• TASK INSTRUCTIONS:
State how many lines of the records contain the string "Compliance". Give the number alone.

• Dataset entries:
↓

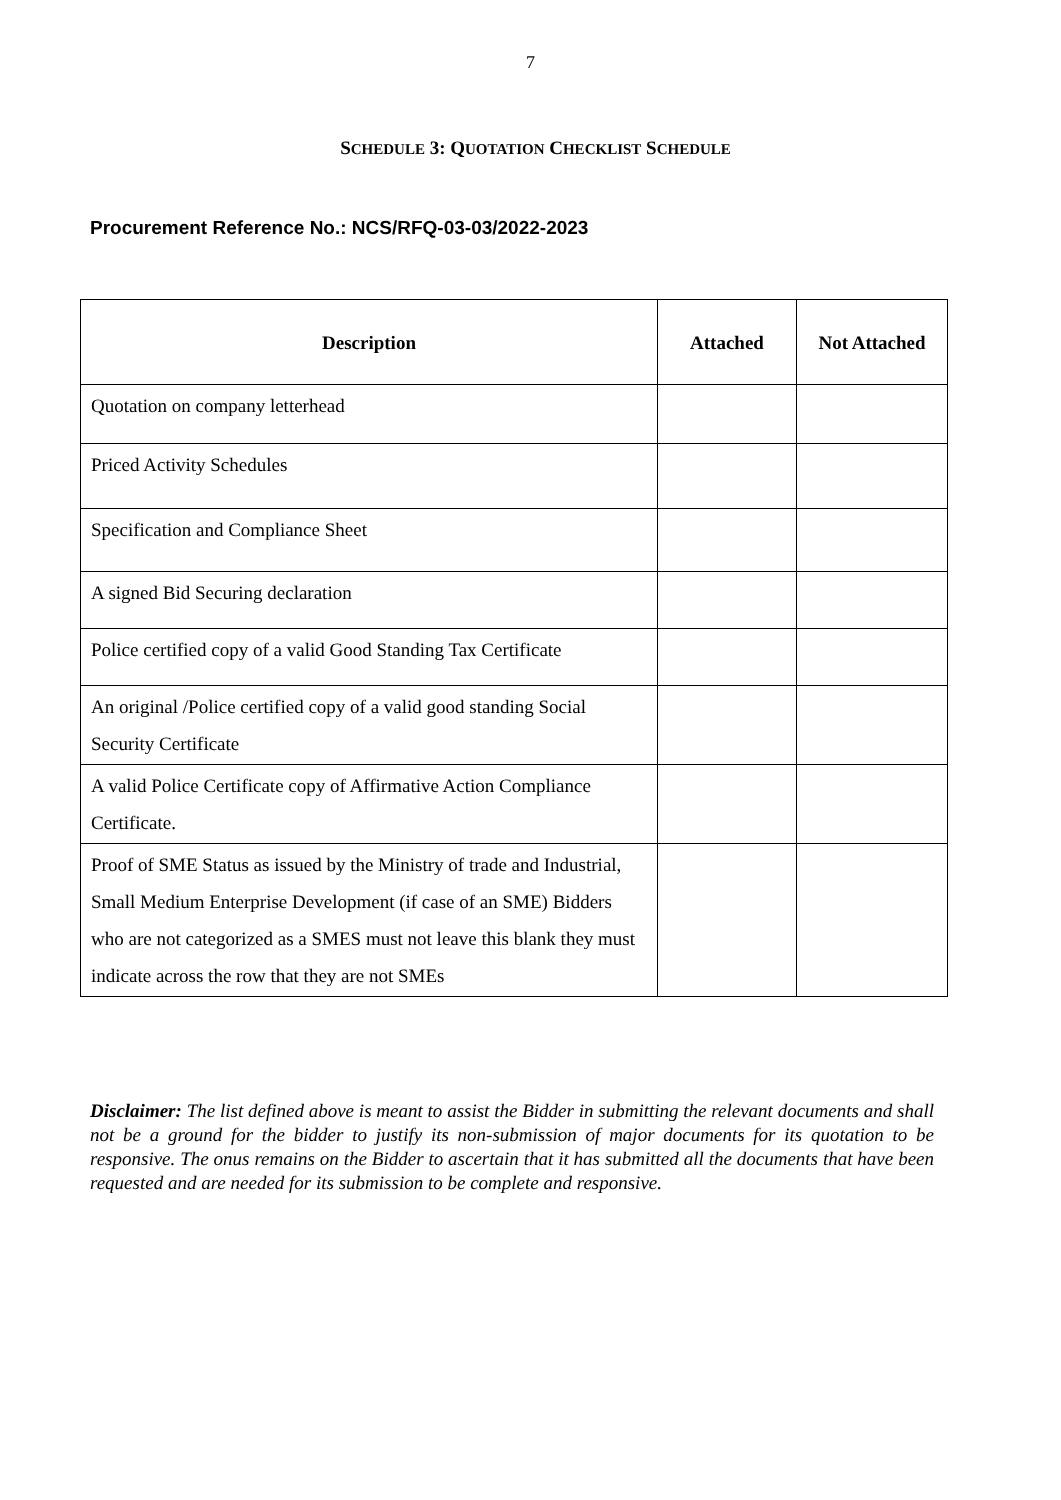7
SCHEDULE 3: QUOTATION CHECKLIST SCHEDULE
Procurement Reference No.: NCS/RFQ-03-03/2022-2023
| Description | Attached | Not Attached |
| --- | --- | --- |
| Quotation on company letterhead | | |
| Priced Activity Schedules | | |
| Specification and Compliance Sheet | | |
| A signed Bid Securing declaration | | |
| Police certified copy of a valid Good Standing Tax Certificate | | |
| An original /Police certified copy of a valid good standing Social Security Certificate | | |
| A valid Police Certificate copy of Affirmative Action Compliance Certificate. | | |
| Proof of SME Status as issued by the Ministry of trade and Industrial, Small Medium Enterprise Development (if case of an SME) Bidders who are not categorized as a SMES must not leave this blank they must indicate across the row that they are not SMEs | | |
Disclaimer: The list defined above is meant to assist the Bidder in submitting the relevant documents and shall not be a ground for the bidder to justify its non-submission of major documents for its quotation to be responsive. The onus remains on the Bidder to ascertain that it has submitted all the documents that have been requested and are needed for its submission to be complete and responsive.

↑

• ANSWER SECTION:
2